Reputation: 76
I have an XML file with all the nodes that contain information are in CDATA. These information are possibly formatted with some HTML tags, something like this:
<EventList>
<Text><![CDATA[<p>Some text <i>is</i> formatted! This is a character entity '</p>]]></Text>
<ShortText><![CDATA[Some other is only plain]]></ShortText>
<!-- others more -->
</EventList>
I want to transform this with XSLT in a (X)HTML page:
<?xml version="1.0" encoding="utf-8"?>
<xsl:stylesheet version="1.0" xmlns:xsl="http://www.w3.org/1999/XSL/Transform" xmlns="http://www.w3.org/1999/xhtml">
<xsl:output
method="html"
doctype-public="-//W3C//DTD XHTML 1.0 Transitional//EN"
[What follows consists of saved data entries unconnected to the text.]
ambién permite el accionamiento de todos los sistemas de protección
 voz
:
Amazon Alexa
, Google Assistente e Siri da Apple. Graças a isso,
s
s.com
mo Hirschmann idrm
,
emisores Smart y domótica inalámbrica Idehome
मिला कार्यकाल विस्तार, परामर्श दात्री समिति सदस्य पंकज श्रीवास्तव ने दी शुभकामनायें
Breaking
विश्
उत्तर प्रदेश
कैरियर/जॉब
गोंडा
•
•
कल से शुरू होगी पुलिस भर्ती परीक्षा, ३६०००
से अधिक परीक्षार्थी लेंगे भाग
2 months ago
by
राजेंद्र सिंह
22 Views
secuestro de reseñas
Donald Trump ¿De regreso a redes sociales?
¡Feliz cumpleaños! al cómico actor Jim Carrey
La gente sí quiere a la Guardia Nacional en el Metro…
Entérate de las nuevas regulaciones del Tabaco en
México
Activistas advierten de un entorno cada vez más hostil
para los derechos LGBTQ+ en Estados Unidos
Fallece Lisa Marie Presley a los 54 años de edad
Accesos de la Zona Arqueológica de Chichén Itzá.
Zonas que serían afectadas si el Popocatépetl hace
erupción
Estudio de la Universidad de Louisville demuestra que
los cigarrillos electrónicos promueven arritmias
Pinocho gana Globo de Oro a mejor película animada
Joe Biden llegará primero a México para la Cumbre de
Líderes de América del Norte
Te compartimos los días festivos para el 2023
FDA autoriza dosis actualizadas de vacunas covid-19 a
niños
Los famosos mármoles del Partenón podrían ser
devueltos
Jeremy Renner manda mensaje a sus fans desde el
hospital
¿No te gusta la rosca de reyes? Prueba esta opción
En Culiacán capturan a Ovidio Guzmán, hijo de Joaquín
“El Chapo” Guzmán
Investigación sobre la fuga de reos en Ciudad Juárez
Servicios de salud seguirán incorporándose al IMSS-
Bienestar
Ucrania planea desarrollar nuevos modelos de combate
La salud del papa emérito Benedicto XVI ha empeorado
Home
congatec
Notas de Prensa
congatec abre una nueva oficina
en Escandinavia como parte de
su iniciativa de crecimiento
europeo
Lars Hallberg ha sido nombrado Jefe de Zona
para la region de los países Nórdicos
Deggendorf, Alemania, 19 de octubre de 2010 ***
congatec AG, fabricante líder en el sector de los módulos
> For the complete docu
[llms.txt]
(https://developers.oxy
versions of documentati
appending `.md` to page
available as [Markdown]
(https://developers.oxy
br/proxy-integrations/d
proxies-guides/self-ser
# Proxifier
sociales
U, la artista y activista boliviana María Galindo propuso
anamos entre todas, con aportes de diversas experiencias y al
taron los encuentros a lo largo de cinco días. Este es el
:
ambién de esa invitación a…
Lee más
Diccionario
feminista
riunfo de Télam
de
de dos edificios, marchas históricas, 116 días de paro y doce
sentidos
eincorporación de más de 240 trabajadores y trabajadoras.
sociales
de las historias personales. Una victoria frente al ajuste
media-type="application/xhtml+xml"
encoding="utf-8"
omit-xml-declaration="yes"
indent="no"
/>
<xsl:template match="Text">
<h2><xsl:copy-of select="text()"/></h2>
</xsl:template>
<xsl:template match="ShortText">
<div><xsl:copy-of select="."/></div>
</xsl:template>
</xsl:stylesheet>
But appling this transformation produce a strange behavior. The HTML tags I did put in the XSLT are parsed and interpreted correctly from the browser, but the tags inside the CDATA are stripped of the <
, >
and &
char, producing this output:
<h2>pSome text iis/i formatted! This is a character entity #39;/p</h2>
<div>Some other is only plain</div>
At first it looked something like an issue in the <xsl:output>
definition, but I'm still stuck on this. I've tried to use the shorthand XPath .
and the function text()
but the output it's the same.
Any suggestion is appreciated!
Upvotes: 1
Views: 4826
Reputation: 25034
Your XML says that the content of the Text element is a string of characters with no markup in it, which happens to contain a number of occurrences of XML delimiters like left angle bracket and ampersand. Your stylesheet says to write that string of characters out as a string of characters, without markup, so a conforming HTML processor will do so, producing as output something like
<H2 xmlns="http://www.w3.org/1999/xhtml"
><p>Some text <i>is</i> formatted!
This is a character entity &#39;</p></h2>
<div xmlns="http://www.w3.org/1999/xhtml"
><ShortText xmlns="">Some other is only plain</ShortText></div>
I've introduced line breaks to keep the lines shorter. This is not what you are showing as your output, which is suggestive in itself.
The easiest way to get better results is to make your XML start telling the truth about the data: if you want the Text element to contain some HTML elements like p and i, then make it do so, and then use an identity transform on that part of your data.
If the broken design of this XML is something you are stuck with, then you can work around the damage by using the disable-output-escaping
attribute on the xsl:value-of element. (Warning: the need to use disable-output-escaping is almost always a signal that something is wrong in the design.) This version of your template for Text produces output in which the string data of the input is written out as XHTML markup:
<xsl:template match="Text">
<h2><xsl:value-of select="string(.)"
disable-output-escaping="yes"/></h2>
</xsl:template>
Upvotes: 2